== Work item ==
Please print every line from the one containing "- Break et continue" through the last line of the records below, exactly as written and nothing more.

Stored data
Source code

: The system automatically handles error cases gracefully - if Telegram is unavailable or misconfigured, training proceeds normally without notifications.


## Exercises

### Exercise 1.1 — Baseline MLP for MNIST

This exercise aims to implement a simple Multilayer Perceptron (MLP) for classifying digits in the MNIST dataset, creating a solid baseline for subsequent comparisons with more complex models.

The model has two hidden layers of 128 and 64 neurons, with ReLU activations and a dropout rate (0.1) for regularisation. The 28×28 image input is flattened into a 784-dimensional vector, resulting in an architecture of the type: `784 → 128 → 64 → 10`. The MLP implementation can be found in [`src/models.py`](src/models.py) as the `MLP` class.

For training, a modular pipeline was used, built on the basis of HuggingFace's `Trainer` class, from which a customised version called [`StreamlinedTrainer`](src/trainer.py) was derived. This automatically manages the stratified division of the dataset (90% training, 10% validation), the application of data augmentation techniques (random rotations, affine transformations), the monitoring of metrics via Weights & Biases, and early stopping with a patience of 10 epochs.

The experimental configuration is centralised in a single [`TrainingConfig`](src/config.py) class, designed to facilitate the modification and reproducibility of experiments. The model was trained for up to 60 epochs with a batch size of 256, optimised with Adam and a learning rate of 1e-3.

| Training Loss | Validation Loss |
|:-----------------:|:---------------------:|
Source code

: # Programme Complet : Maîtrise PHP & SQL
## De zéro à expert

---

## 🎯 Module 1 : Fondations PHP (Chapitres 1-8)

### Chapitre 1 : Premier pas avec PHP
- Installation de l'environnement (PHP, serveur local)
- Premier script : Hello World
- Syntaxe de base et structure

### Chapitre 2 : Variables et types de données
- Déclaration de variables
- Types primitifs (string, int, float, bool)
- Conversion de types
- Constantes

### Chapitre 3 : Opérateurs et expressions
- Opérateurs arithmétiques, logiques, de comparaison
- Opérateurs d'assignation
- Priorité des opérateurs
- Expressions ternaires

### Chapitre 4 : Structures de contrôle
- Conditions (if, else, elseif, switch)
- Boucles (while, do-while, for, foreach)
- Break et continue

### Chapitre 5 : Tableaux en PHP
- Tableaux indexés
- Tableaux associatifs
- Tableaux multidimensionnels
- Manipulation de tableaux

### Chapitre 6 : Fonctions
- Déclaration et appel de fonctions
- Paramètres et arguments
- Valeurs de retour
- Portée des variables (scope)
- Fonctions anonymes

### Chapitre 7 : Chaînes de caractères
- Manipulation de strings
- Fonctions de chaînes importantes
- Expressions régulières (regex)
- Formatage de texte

== Response ==
- Break et continue

### Chapitre 5 : Tableaux en PHP
- Tableaux indexés
- Tableaux associatifs
- Tableaux multidimensionnels
- Manipulation de tableaux

### Chapitre 6 : Fonctions
- Déclaration et appel de fonctions
- Paramètres et arguments
- Valeurs de retour
- Portée des variables (scope)
- Fonctions anonymes

### Chapitre 7 : Chaînes de caractères
- Manipulation de strings
- Fonctions de chaînes importantes
- Expressions régulières (regex)
- Formatage de texte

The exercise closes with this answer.